As I see quality in software as one of the most important features when building software, I will dedicate my next blog posts on software quality and quality standards. For most non-engineers, quality in software projects is something very abstract. I will therefore now and then make comparisons to building a car, since most people are more famliar with cars and objects they can actually touch and feel. My first post will be about why it matters to get quality into your software project from day one.
Quality in software projects is a topic that lots of engineers talk about and also embrace. I rarely witness discussions where engineers argue against the importance of quality. The only situation where the question of quality might be an issue is when talking about building a prototype or writing the first lines of code of a project. Should you have quality standards in your prototype? Should you start your project already with tests?
Software runs multiple times
My answer to this is: If you plan to run your software multiple times, you should.
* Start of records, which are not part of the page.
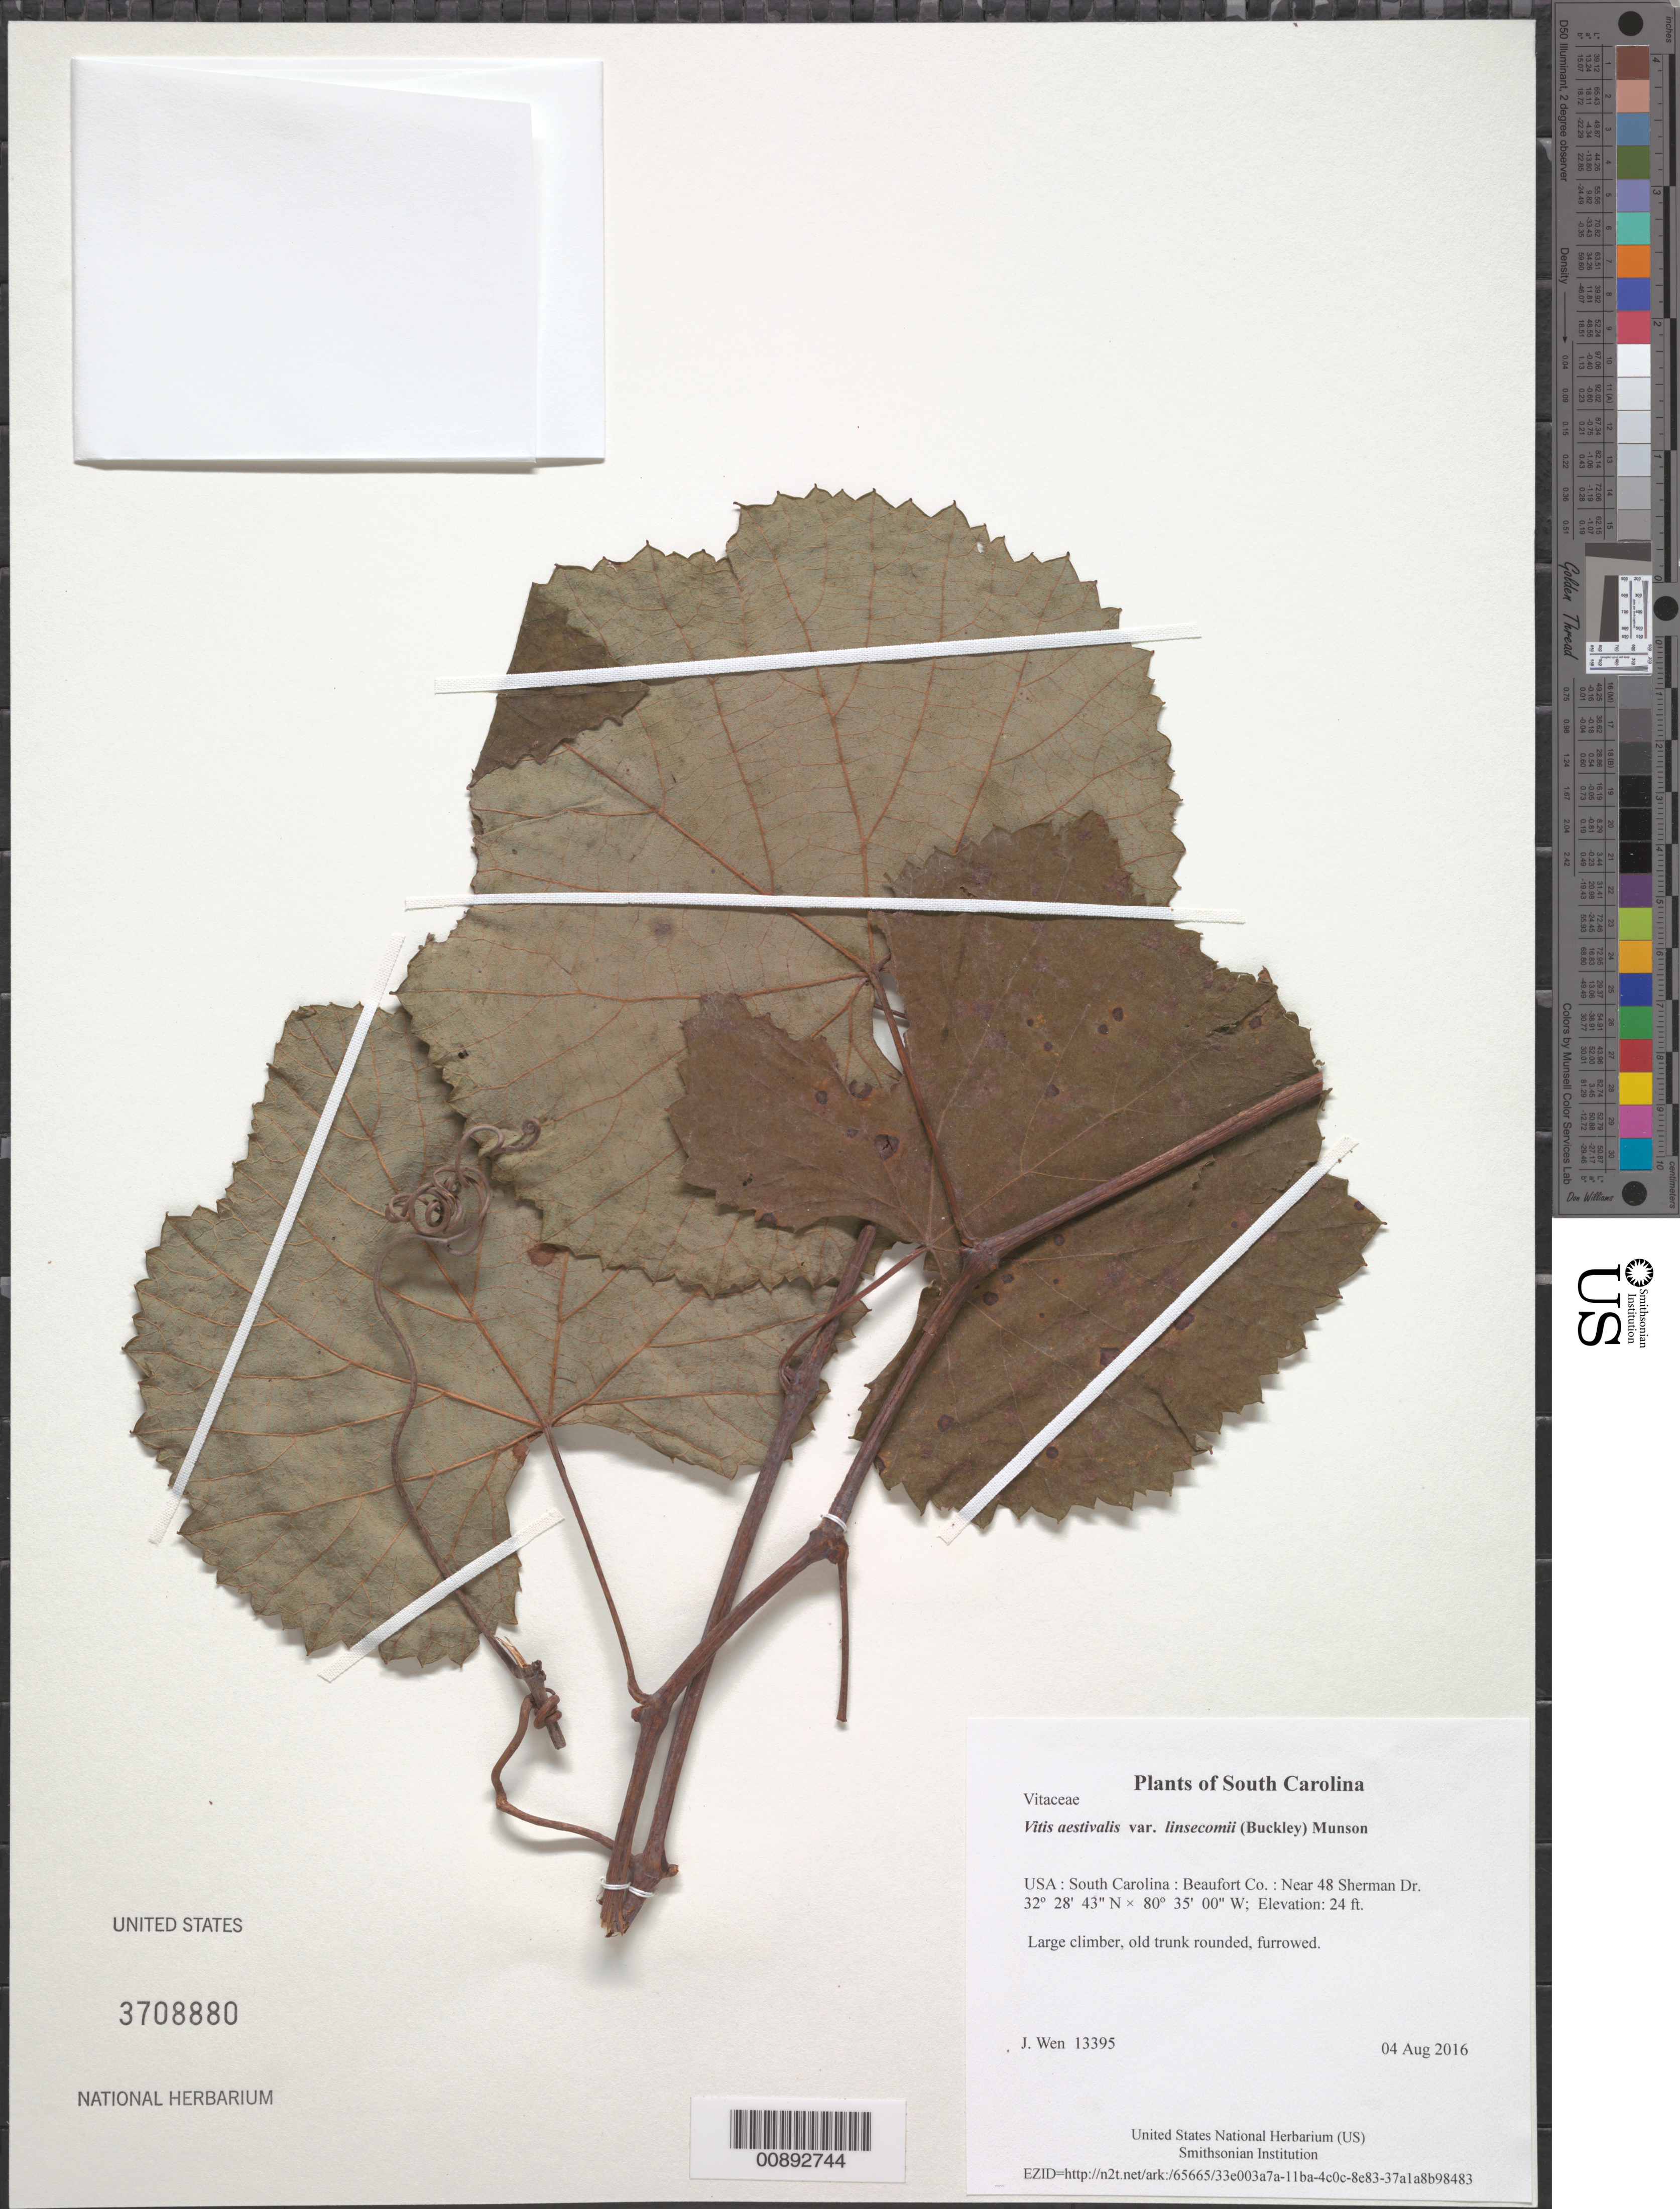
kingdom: Plantae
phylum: Tracheophyta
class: Magnoliopsida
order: Vitales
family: Vitaceae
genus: Vitis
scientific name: Vitis aestivalis var. linsecomii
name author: (Buckley) Munson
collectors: J. Wen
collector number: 13395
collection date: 2016-08-04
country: United States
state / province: South Carolina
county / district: Beaufort Co.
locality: Near 48 Sherman Dr.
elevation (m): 7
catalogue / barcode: US 3708880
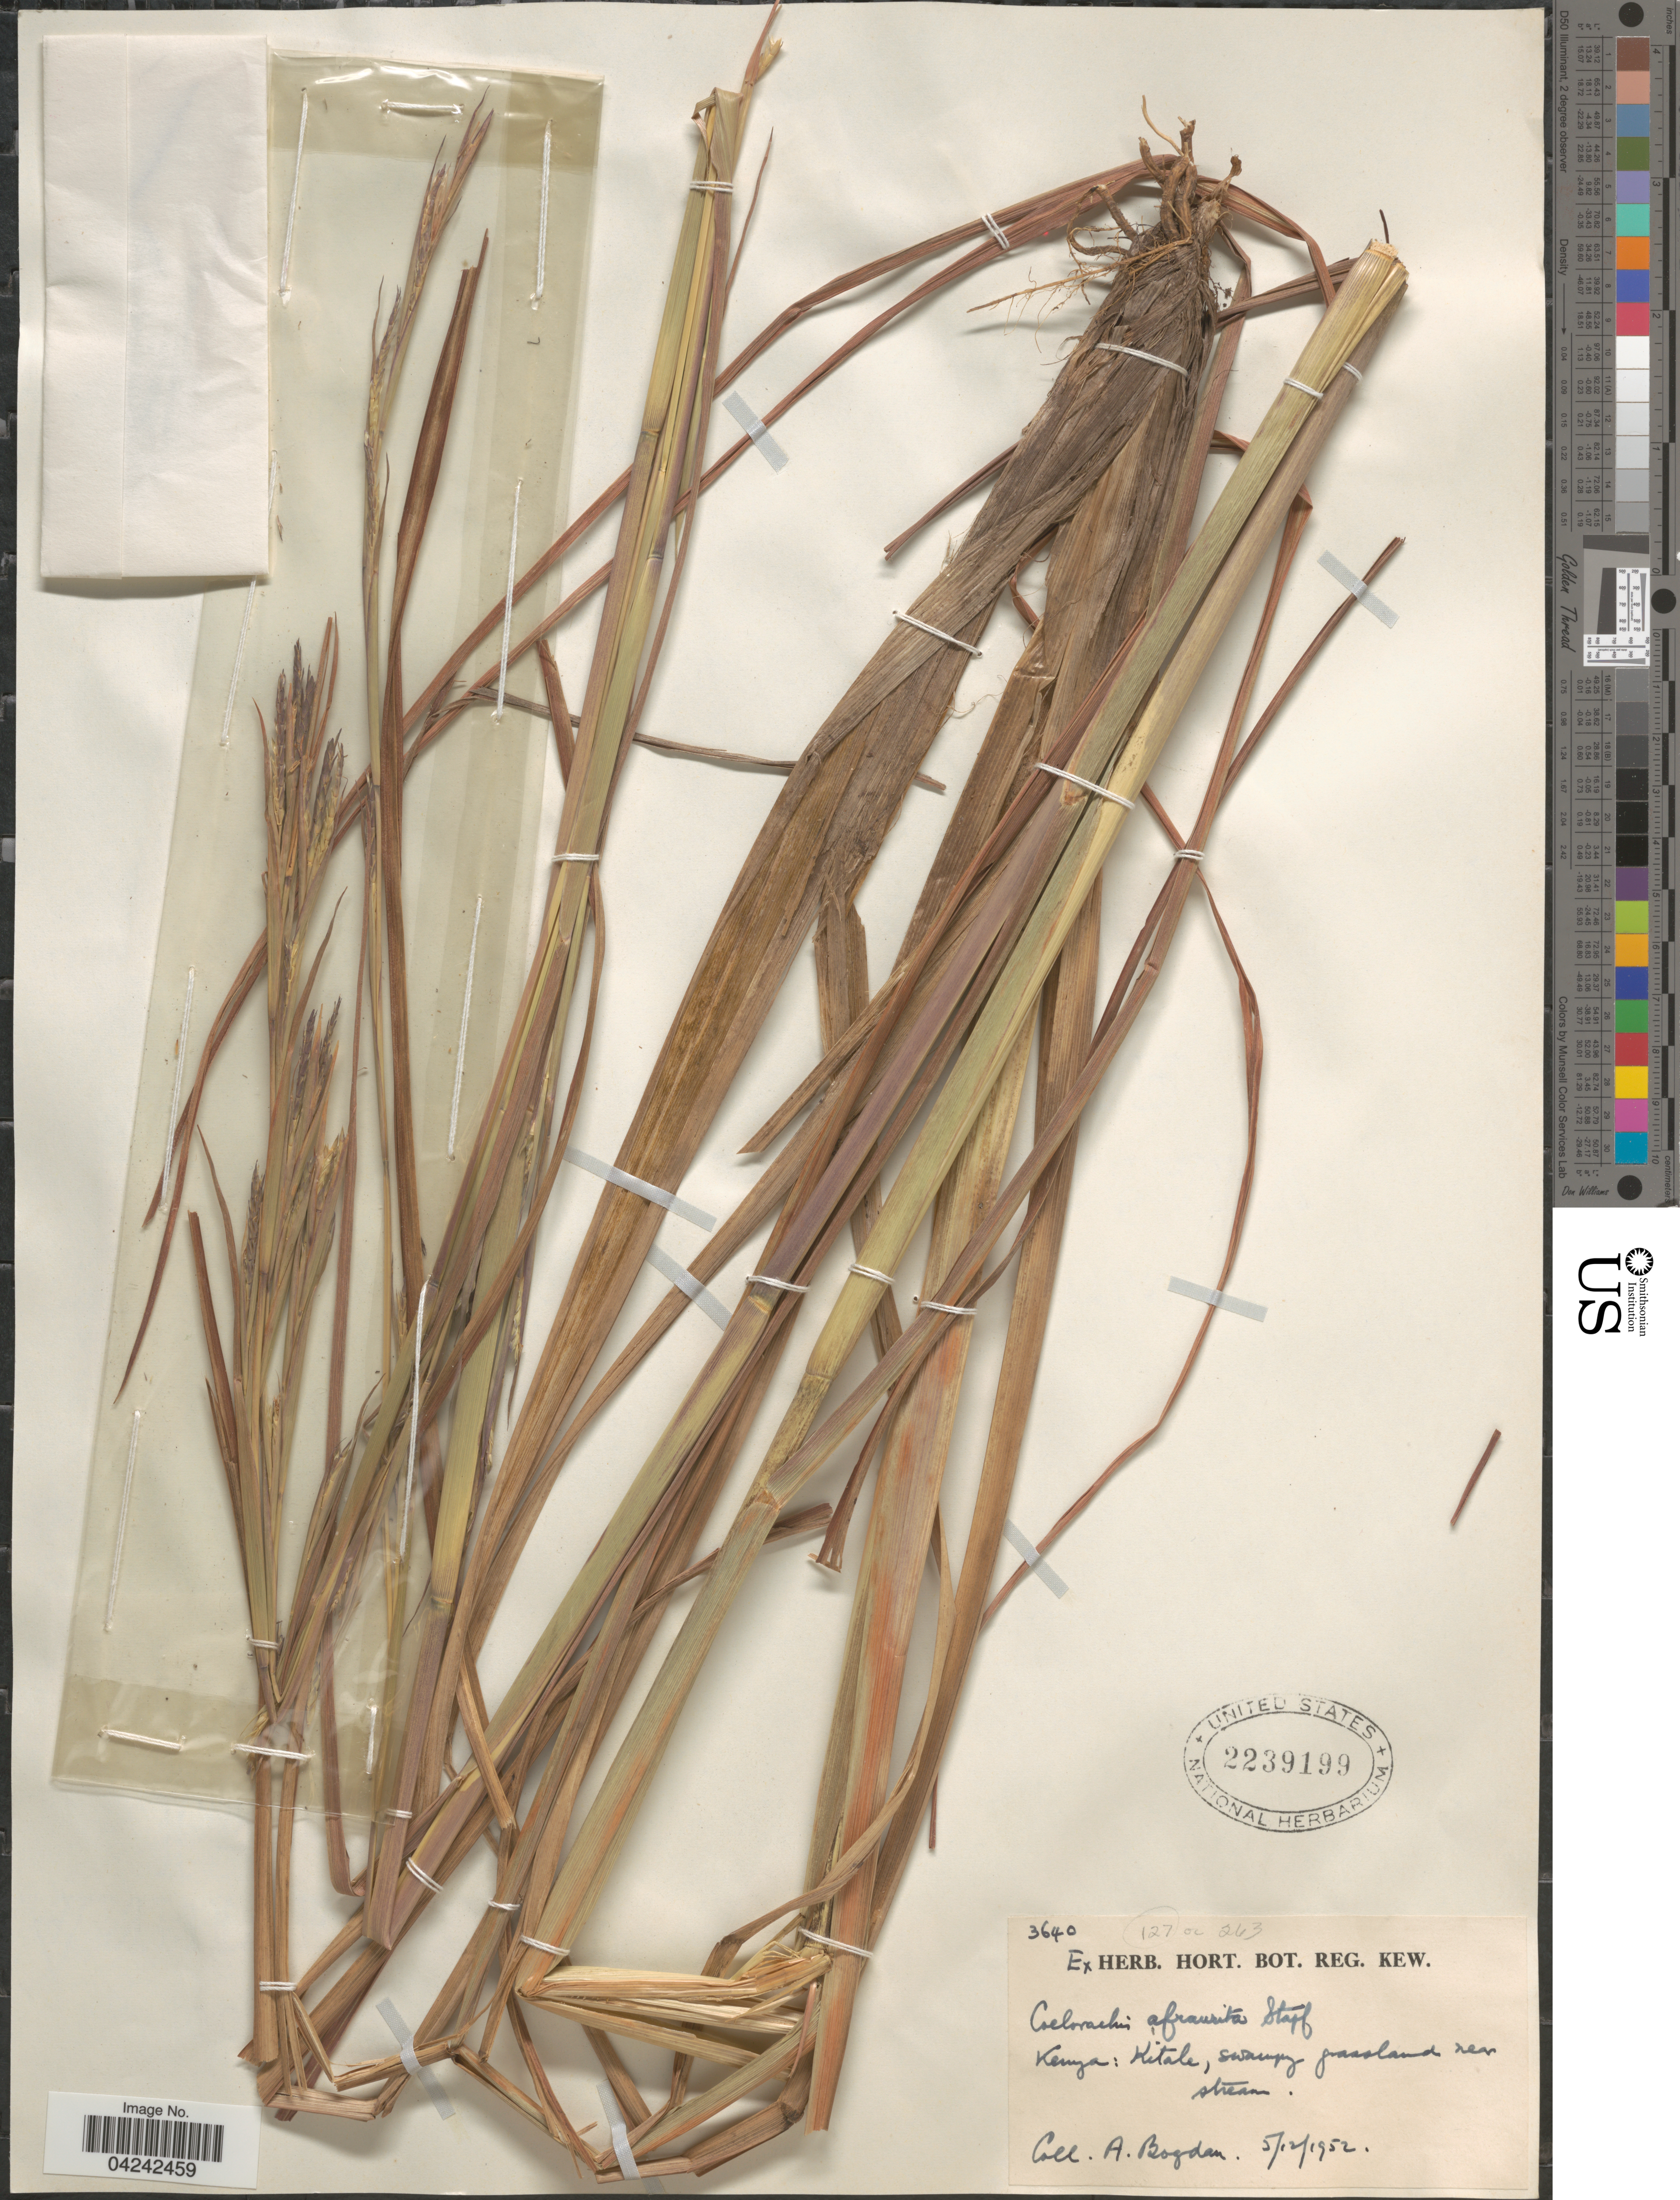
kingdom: Plantae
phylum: Tracheophyta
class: Liliopsida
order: Poales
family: Poaceae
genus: Rottboellia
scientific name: Rottboellia afraurita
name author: Stapf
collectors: A. Bogdan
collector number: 3640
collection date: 1952-12-05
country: Kenya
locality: Kitale, swampy grassland near stream.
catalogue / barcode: US 2239199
If you build a prototype for example during a hackathon that only needs to run once, perhaps you can build it without including some basic tests. But even in this situation, I belive that having some basic quality measures in your code will prevent nasty surprises during your presentation.
The beautiful thing about software is that it normally not only runs once, but can be executed thousands or millions of times without additional costs (except server costs). If you build software that is only executed once, why would you even build it? That is why quality standards also matter in your prototype. Your prototype will be executed lots of times and will go through various iterations. A prototype will have lower quality standards than a production system. To draw the comparison to building a car here: The first time you build a new car, you will not test 100 times if the blinker works as expected, but you will make sure that the breaks actually work. The same for your prototype, make sure you have at least tested the core functionality.
More than once I have witnessed a prototype actually making it into production, the so-called Proto-duction. No, this should not happen, but if you start shipping your prototype and actual real users start to use it, it is very hard to convince the users and your business unit that you have to start from scratch again because you didn’t plan this software to actually be for users. If we make the comparison with the car again, we shippped it to the user and made sure the accelarator actually works as expected, as this is the first things users test, but we didn’t put much thought into how the breaks are applied if the car actually is going down and not on a flat street. Depending on how bad your “break” issue in your sofware is, perhaps it makes sense to take it away from your users again and build it from scratch.